We construct the operators $\hat{\alpha}$, $\hat{\beta}$, and $\hat{O}$ in order to relate the uncertainties $\Delta A$ and $\Delta B$ of measuring $\hat{A}$ and $\hat{B}$. We use the positive-definite property of the inner product in order to prove the generalised uncertainty principle. This seems like a mathematical trick. My question is: is there any (other) significance of the operator $\hat{O} = \hat{\alpha} + i\lambda\hat{\beta}$. Is there anything deeper to be said about the fact that it is this operator's inner product that gives us the uncertainty principle and not any other's. I understand the proof mathematically, but since the principle itself is so fundamental to nature, I was wondering what the importance of $\hat{O}$ is in nature, if that makes sense.
Full proof: $$\langle\hat{O}\psi|\hat{O}\psi\rangle = (\langle\hat{\alpha}\psi|+i\lambda\langle\hat{\beta}\psi|)\cdot(|\hat{\alpha}\psi\rangle+i\lambda|\hat{\beta}\psi\rangle)$$ $$= \langle\hat{\alpha}^2\rangle+\lambda^2\langle\hat{\beta}^2\rangle + i\lambda\langle[\hat{\alpha},\hat{\beta}]\rangle$$ because $\hat{A}$ and $\hat{B}$ are Hermitian, which implies that $\hat{\alpha}$ and $\hat{\beta}$ are Hermitian.

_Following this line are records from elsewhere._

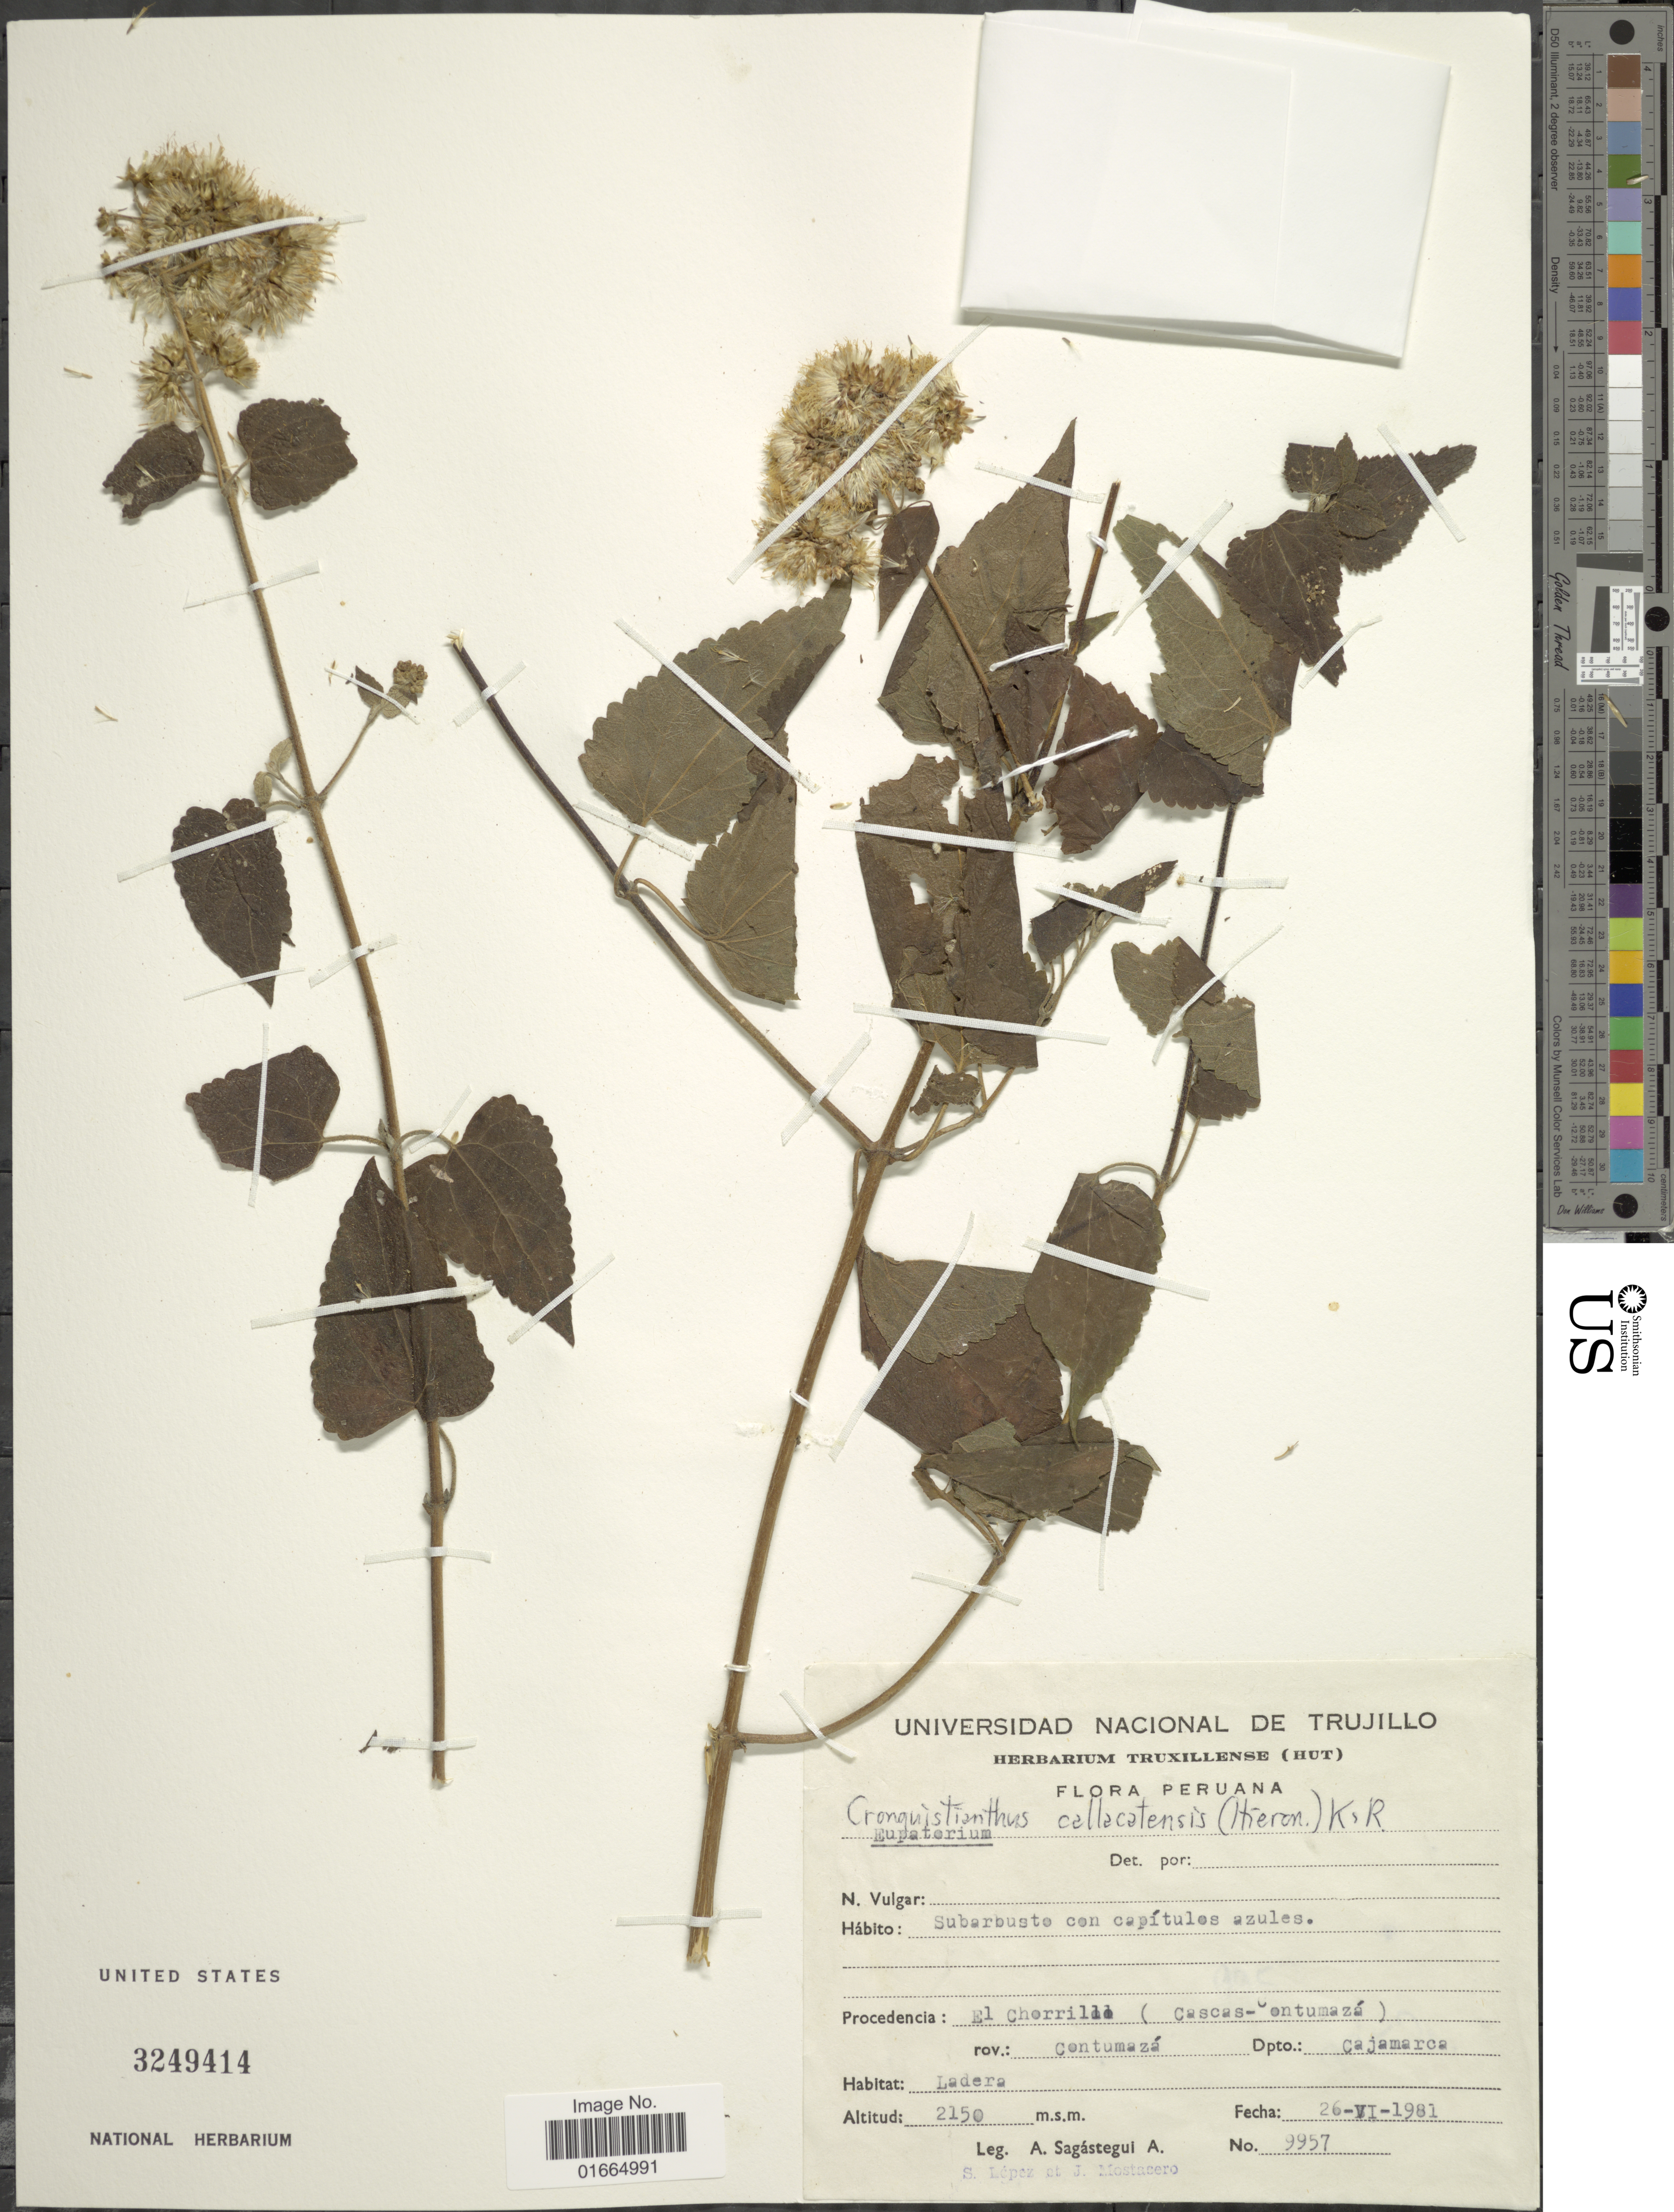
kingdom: Plantae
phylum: Tracheophyta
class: Magnoliopsida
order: Asterales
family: Asteraceae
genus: Cronquistianthus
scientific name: Cronquistianthus callacatensis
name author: (Hieron.) R.M. King & H. Rob.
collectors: A. Sagástegui A., S. Lopez & J. Mostacero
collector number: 9957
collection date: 1981-06-26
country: Peru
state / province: Cajamarca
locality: El Chorrillo (Cascas - Contumazá), Prov. Contumazá, Dpto. Cajamarca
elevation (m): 2150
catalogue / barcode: US 3249414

$$\langle[\hat{\alpha},\hat{\beta}]\rangle = \langle\psi|\hat{\alpha}\hat{\beta}|\psi\rangle - \langle\psi|\hat{\beta}\hat{\alpha}|\psi\rangle\\
= \langle\psi|\hat{\alpha}\hat{\beta}|\psi\rangle-\langle\psi|\hat{\alpha}\hat{\beta}|\psi\rangle^{*} \\
= z - z^{*} \in \mathbb{I}.$$
Define $ib = \langle[\hat{\alpha},\hat{\beta}]\rangle$, where $b \in \mathbb{R}$. Therefore,
$$\langle\hat{O}\psi|\hat{O}\psi\rangle = (\Delta{A})^2 + \lambda^2(\Delta{B})^2 -\lambda b \geq 0 ~.$$
This is a quadratic equation in $\lambda$. The positive definite condition of the quaratic implies that its discriminant must be $\leq0$, $$b^2 - 4 {{(\Delta{A})}^{2}} {{(\Delta{B})}^{2}} \leq 0$$ $${{(\Delta{A})}^{2}} {{(\Delta{B})}^{2}} \geq \frac{1}{4}b^2,$$ where $b = |ib| = |\langle[\hat{\alpha},\hat{\beta}]\rangle|$ and it can be shown that $[\hat{\alpha},\hat{\beta}]=[\hat{A},\hat{B}]$. Therefore, $${{(\Delta{A})}^{2}} {{(\Delta{B})}^{2}} \geq \frac{1}{4}|\langle[\hat{A},\hat{B}]\rangle|^2 .$$